Hotelzimmertür "Maximilian Buddenbohm"

 

Wenn Sie in diesem Hotel residieren, was ich sehr empfehlen kann, können Sie also einen Zimmerschlüssel bekommen, auf dem “Maximilian Buddenbohm” steht, wenn das nicht absurd-großartig ist, ich weiß es auch nicht. Das Zimmer, es ist ein schönes Doppelzimmer mit grandioser Hummertapete, hat einen sagenhaften Ausblick, einen unglaublichen Insel- und Meerblick, ich kann das dringend empfehlen.

Ausblick Hotelzimmer

 

Ja, da ist Dreck auf dem Sensor, das ist schlimm, aber ich komme ja zu nix.
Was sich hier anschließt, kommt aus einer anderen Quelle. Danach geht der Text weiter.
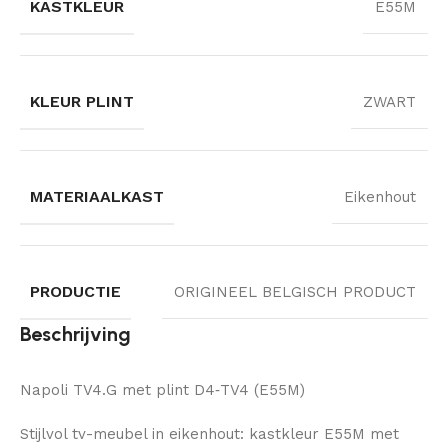
KASTKLEUR
E55M
KLEUR PLINT
ZWART
MATERIAALKAST
Eikenhout
PRODUCTIE
ORIGINEEL BELGISCH PRODUCT
Beschrijving
Napoli TV4.G met plint D4‑TV4 (E55M)
Stijlvol tv-meubel in eikenhout: kastkleur E55M met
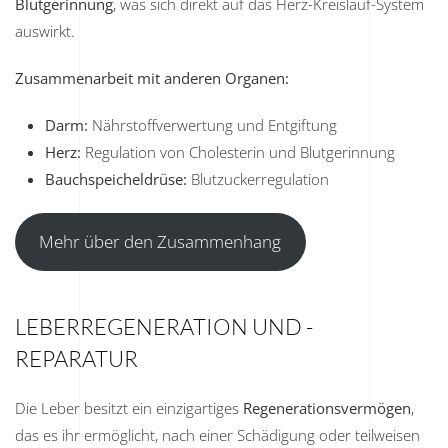
Blutgerinnung
, was sich direkt auf das Herz-Kreislauf-System
auswirkt.
Zusammenarbeit mit anderen Organen:
Darm:
Nährstoffverwertung und Entgiftung
Herz:
Regulation von Cholesterin und Blutgerinnung
Bauchspeicheldrüse:
Blutzuckerregulation
Mehr über den Zusammenhang
LEBERREGENERATION UND -
REPARATUR
Die Leber besitzt ein einzigartiges
Regenerationsvermögen
,
das es ihr ermöglicht, nach einer Schädigung oder teilweisen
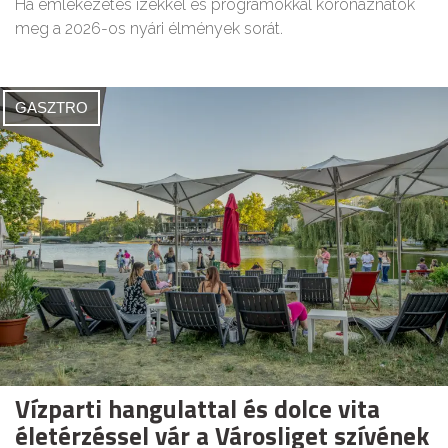
Ha emlékezetes ízekkel és programokkal koronáznátok
meg a 2026-os nyári élmények sorát.
GASZTRO
Vízparti hangulattal és dolce vita
életérzéssel vár a Városliget szívének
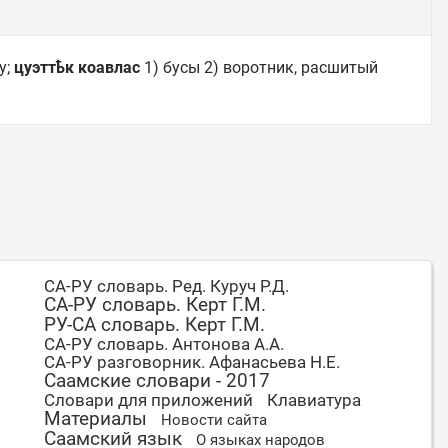
у;
цуэттҍк коавлас
1) бусы 2) воротник, расшитый
СА-РУ словарь. Ред. Куруч Р.Д.
СА-РУ словарь. Керт Г.М.
РУ-СА словарь. Керт Г.М.
СА-РУ словарь. Антонова А.А.
СА-РУ разговорник. Афанасьева Н.Е.
Саамские словари - 2017
Словари для приложений
Клавиатура
Материалы
Новости сайта
Саамский язык
О языках народов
Demnächst wieder Fotos ohne Flecken.

Isa und ich haben am Eröffnungsabend auch noch im Hotel gelesen. Dazu vermutlich morgen mehr.
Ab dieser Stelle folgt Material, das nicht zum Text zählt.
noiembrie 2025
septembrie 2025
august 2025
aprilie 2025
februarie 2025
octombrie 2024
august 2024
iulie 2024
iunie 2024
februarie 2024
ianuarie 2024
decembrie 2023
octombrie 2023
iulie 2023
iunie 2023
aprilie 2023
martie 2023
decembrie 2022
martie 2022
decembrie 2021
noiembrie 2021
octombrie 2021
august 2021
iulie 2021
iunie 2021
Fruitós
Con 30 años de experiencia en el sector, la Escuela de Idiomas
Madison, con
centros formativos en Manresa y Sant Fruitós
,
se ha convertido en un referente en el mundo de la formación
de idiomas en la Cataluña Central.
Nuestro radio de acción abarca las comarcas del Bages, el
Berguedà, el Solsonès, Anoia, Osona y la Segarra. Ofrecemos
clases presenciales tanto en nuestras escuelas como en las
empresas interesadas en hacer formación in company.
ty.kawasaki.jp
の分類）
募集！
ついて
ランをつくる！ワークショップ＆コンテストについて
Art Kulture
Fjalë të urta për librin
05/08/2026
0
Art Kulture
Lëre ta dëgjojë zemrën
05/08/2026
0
Bis dahin noch einmal vielen Dank an jede und jeden, der hier liest. Um mich ausnahmsweise mit einem Satz vom letzten Bloggeburtstag selbst zu zitieren: Das sind weiterhin die Konstanten dieses Blogs – ich denke immer noch nach jedem Eintrag, dass mir ganz sicher nie wieder etwas einfallen wird, und ich freue mich immer noch jeden Tag, dass das gelesen wird, was mir dann doch noch eingefallen ist. Das gilt nach wie vor.

Herzlichen Dank!

Usedom-Bemerknisse (5)

Wie angekündigt folgt nun ein für Nichteltern vollkommen sinnfreier Tourismus-Tipp zu Ahlbeck. Ein Hinweis von der Art, die man eigentlich einmal als Reiseführer für Eltern herausgeben müsste, am besten als stets aktualisierte Online-Ausgabe für Orte weltweit, geschrieben von vielen Familien mit ganz speziellen Erfahrungen, gemacht von wahren Experten, also von Kindern. Denn Kinder finden in der Regel nicht das interessant, was im Reiseführer steht, sondern vollkommen obskure Nebendinge. Und man reist als Familie deutlich entspannter, wenn man sich diesen obskuren Nebendingen hingibt, wenn man ihnen Zeit und Raum lässt, wenn man nicht von der Erfüllung irgendwelcher Zeitpläne träumt. Das ist eine der Lektionen, die ich tatsächlich als Vater eher schwer zu lernen fand. Ich möchte auf Reisen etwas sehen, ich habe auch oft genaue Vorstellungen, was ich sehen möchte, wo ich essen möchte, wo ich längs gehen möchte, was ich machen möchte usw. Und das ist falsch. Richtiger ist es fast immer, die Kinder vorgehen und entscheiden zu lassen.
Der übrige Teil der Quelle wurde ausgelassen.